Durante l’ultima asta newyorkese dello scorso 12 dicembre della plurisecolare Phillips, il leggendario Rolex Daytona Ref. 6263 “Big Red” è stato battuto per 4,5 milioni di euro

Rolex Daytona Ref. 6263 “Big Red” appartenuto a Paul Newman

Al contrario, splende il sole nel mondo dell’orologeria vintage, con quotazioni sempre in rialzoanche in questo caso, storicamente, il panorama del successo è circoscritto a una decina di marche per qualche decina di relativi modelli – e con le grandi aste internazionali che stanno vivendo una stagione di grandi exploit, come l’ultima asta newyorkese dello scorso 12 dicembre della plurisecolare Phillips, che ha aggiudicato 135 orologi – ovvero il 99% dei lotti – per un guadagno complessivo di quasi 23 milioni di euro e con l’assegnazione del leggendario Rolex Daytona Ref. 6263 “Big Red” appartenuto a Paul Newman e venduto a 4,5 milioni di euro (nella foto © Phillips).
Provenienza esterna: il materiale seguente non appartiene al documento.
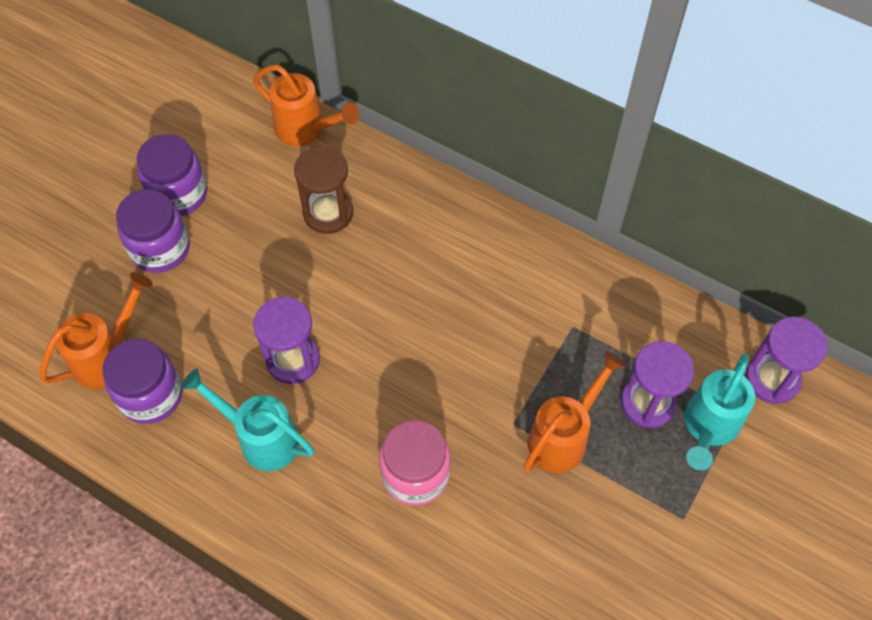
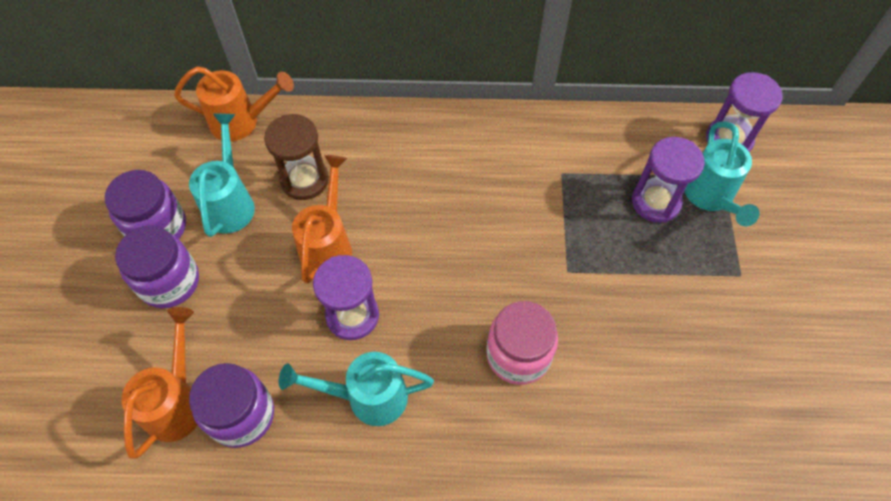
camera: 30 degrees left, 0 degrees up
orange watering can [523,351,626,473] -> orange watering can moved to [292,155,352,284]
none -> turquoise watering can [189,114,255,237]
E con il battitore che è sempre lo stesso: il leggendario Aurel Bacs (svizzero, classe 1971, dagli anni Novanta prima in Sotheby’s, poi in Christie’s e, dal 2014, in Phillips), alla regia di altre aste epocali: New York 2017, 17,7 milioni di dollari per il Daytona 6239 con quadrante Paul Newman di proprietà di Paul Newman; Ginevra 2016, 11 milioni di franchi svizzeri per uno dei quattro Patek 1518 esistenti in acciaio; Ginevra 2018, 5 milioni di euro per il Daytona 6265 in oro bianco soprannominato “The Unicorn”; e New York 2019, 1,95 milioni di dollari per il Gmt-Master 1675 che Marlon Brando indossava in “Apocalypse Now”.

Il battitore Aurel Bacs

In conclusione, se il trend per l’immediato futuro è scontato, con i soliti modelli (Daytona, Submariner, GMT, Nautilus, Royal Oak e pochi altri), sia nuovi sia soprattutto fuori produzione, che rappresentano dei veri e propri beni rifugio, c’è da capire cosa faranno i manager dei marchi che prendono la polvere nelle vetrine per modificare uno stato di fatto che alla lunga non è sostenibile. Chi vivrà (Covid permettendo), vedrà!